Exercise aim. Rewrite every entry below, changing "layout element" to "page region" and leaving everything else as it is. Omit the pictures from your answer.

--- BEGIN Task data ---

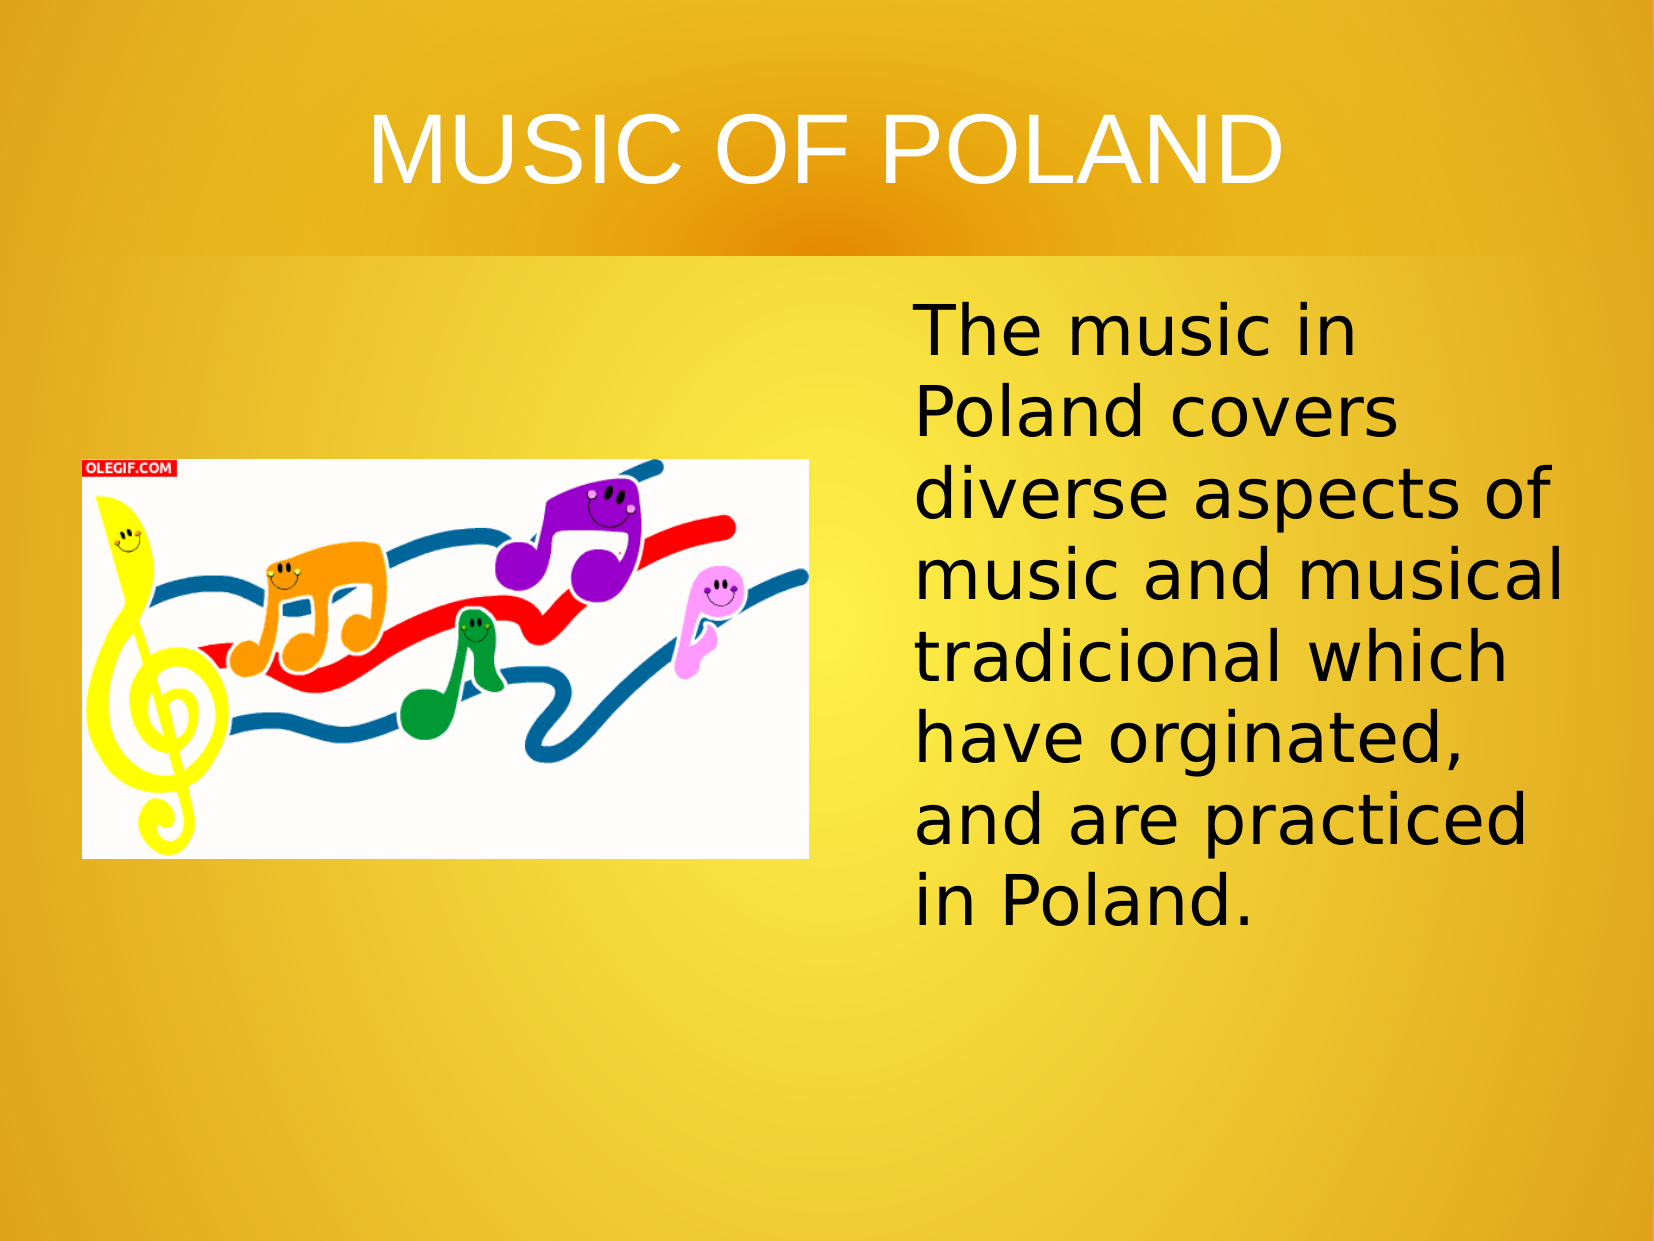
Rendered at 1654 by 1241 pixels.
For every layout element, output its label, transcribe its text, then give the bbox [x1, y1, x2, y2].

picture [82, 459, 809, 859]
list The music in Poland covers diverse aspects of music and musical tradicional which have orginated, and are practiced in Poland. [845, 290, 1572, 1010]
title MUSIC OF POLAND [82, 47, 1571, 252]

--- END Task data ---

Solution to the exercise.
Rendered at 1654 by 1241 pixels.
For every page region, output its label, transcribe its text, then give the bbox [x1, y1, x2, y2].

picture [82, 459, 809, 859]
list The music in Poland covers diverse aspects of music and musical tradicional which have orginated, and are practiced in Poland. [845, 290, 1572, 1010]
title MUSIC OF POLAND [82, 47, 1571, 252]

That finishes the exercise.